There are men in the world who become paradigms of disgrace to the human race, wrote a Castro-court eunuch in Cuba's official paper, Granma, this past Monday.A titan of intolerance! continues the scribbling eunuch in this propaganda organ for a regime that jailed and tortured political prisoners at a higher rate than Stalin's and executed more in its first three years in power than Hitler's murdered in its first six.
(Excerpt) Read more at townhall.com ...
Yep...and I hope he and my relatively recently deceased Dad are yakkin' up a storm up there.....Pop (94 when he died) always respected the man.
Yeppers..hope the old guys are having a blast up there!
As for you, I and all of us....carry on soldiers and fight for right!
Hated by Castro for those reasons — is a hero to free people everywhere.
If Castro is “progress” then may we never have “progress”.
I wish we didn’t have any career senators, as they start looking at politics and power as a career instead of the job just a temporary service to their country as it was meant. “We wouldnt be in the shape were in right now.”
Somehow I think old Jesse wouldn’t give a rat’s rear end about what Cuban Communists think of him.
If it was meant to be that way it would have been put in the Constitution. The founding fathers knew what they were doing. Today’s voters do not.
There's a lot of stuff that was clearly meant to be by the Founding Fathers who trusted that they didn't need to be so explicit in the Constitution.
Take the monopolies of copyrights and patents. Madison considered them a necessary evil and tried to persuade Jefferson (who was against them) that they wouldn't be abused, "Is there not also infinitely less danger of this abuse in our governments than in most others? ... Monopolies are sacrifices of the many to the few. ... Where the power, as with us, is in the many not in the few, the danger can not be very great that the few will be thus favored."
Then look at copyrights and patents today, completely NOT what it was meant to be, as the "few" are extremely favored at the expense of the "many." Had the founders been prescient enough, I am sure the Copyright Clause would have been worded differently to prevent today's situation.
But to the subject at hand:
"All [reforms] can be done peaceably, by the people confining their choice of Representatives and Senators to persons attached to republican government and the principles of 1776; not office-hunters, but farmers whose interests are entirely agricultural. Such men are the true representatives of the great American interest, and are alone to be relied on for expressing the proper American sentiments." --Thomas Jefferson to Arthur Campbell, 1797.Here was Jefferson's plan:
"I had proposed that they [senators] should hold their places for nine years and then go out (one third every three years) and be incapable forever of being re-elected to that house. My idea was that if they might be re-elected, they would be casting their eye forward to the period of election (however distant) and be currying favor with the electors and consequently dependent on them.
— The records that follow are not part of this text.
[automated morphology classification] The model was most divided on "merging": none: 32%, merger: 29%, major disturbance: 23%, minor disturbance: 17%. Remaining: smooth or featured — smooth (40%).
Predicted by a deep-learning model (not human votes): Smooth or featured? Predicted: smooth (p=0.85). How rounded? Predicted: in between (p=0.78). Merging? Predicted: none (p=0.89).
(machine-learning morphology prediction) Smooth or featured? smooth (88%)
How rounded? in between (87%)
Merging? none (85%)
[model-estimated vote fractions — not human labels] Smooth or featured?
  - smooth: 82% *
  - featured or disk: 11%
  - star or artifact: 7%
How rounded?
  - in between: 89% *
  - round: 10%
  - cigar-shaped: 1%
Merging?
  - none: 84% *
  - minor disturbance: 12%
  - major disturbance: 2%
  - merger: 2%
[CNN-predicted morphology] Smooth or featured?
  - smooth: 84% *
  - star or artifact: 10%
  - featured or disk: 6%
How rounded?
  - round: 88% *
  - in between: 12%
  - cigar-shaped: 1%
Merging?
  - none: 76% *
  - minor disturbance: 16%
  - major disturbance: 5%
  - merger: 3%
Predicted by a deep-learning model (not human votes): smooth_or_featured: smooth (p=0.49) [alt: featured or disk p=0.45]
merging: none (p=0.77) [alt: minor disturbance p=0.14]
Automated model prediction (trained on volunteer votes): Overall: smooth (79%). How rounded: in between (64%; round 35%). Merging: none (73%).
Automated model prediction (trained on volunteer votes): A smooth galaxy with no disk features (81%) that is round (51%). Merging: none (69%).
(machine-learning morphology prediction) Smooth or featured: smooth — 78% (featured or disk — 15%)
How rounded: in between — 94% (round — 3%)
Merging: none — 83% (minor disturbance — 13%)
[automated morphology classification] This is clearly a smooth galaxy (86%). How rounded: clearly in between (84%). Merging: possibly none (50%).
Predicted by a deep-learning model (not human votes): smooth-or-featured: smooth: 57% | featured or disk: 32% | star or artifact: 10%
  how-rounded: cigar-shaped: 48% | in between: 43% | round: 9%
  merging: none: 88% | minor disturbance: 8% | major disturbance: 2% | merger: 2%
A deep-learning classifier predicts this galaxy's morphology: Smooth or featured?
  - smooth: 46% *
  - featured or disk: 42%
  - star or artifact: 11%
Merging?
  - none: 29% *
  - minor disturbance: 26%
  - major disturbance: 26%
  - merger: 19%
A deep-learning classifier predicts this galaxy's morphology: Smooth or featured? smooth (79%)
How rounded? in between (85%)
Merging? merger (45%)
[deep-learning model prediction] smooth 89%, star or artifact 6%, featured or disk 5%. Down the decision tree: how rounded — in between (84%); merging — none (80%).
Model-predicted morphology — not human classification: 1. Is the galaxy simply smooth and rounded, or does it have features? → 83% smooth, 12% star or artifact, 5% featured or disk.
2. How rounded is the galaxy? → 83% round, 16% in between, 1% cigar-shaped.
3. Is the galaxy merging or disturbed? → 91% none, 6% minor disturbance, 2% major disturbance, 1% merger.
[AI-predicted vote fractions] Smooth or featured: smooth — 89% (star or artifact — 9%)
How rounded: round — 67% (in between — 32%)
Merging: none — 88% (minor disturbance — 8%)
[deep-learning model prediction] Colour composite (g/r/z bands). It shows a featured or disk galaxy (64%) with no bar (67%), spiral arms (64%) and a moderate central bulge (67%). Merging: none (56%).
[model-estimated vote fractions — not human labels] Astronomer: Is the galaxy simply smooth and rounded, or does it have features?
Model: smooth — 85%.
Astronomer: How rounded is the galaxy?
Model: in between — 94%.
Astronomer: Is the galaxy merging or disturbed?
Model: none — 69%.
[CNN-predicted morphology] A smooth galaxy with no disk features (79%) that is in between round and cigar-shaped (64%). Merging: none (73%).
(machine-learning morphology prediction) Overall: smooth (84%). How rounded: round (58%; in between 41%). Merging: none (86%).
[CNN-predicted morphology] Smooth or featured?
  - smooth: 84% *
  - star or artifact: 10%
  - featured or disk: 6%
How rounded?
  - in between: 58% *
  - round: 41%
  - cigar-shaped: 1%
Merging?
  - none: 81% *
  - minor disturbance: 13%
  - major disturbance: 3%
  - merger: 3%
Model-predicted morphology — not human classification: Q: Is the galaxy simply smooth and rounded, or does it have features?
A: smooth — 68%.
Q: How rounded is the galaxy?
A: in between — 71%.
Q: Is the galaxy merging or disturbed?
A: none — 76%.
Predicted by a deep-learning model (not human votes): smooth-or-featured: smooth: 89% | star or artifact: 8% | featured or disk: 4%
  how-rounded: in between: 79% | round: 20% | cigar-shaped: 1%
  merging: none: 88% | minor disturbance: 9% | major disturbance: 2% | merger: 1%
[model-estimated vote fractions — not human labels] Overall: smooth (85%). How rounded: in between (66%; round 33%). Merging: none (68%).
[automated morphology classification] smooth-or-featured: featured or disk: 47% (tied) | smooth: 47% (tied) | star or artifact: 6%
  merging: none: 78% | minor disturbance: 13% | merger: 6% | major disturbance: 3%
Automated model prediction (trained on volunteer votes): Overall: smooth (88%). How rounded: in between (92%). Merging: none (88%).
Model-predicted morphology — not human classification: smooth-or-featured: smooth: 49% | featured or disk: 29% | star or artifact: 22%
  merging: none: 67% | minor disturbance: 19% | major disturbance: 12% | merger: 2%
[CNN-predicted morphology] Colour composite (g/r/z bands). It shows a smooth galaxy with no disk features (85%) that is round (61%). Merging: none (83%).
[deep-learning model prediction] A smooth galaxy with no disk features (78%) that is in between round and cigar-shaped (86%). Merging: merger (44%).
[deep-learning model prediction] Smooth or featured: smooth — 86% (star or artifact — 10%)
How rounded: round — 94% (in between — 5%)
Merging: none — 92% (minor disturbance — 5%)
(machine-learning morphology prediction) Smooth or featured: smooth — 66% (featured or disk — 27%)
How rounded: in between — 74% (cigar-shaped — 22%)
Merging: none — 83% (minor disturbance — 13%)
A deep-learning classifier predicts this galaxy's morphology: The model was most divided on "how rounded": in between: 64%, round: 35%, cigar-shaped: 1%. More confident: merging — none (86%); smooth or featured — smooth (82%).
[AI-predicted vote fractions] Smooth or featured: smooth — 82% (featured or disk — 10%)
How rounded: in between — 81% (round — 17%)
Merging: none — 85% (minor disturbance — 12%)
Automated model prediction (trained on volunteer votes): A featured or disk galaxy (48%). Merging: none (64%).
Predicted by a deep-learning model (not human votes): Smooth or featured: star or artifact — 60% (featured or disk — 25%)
My reason for fixing them in office for a term of years rather than for life was that they might have an idea that they were at a certain period to return into the mass of the people and become the governed instead of the governor, which might still keep alive that regard to the public good that otherwise they might perhaps be induced by their independence to forget." --Thomas Jefferson to Edmund Pendleton, 1776Career legislators were not the plan, and indeed considered dangerous.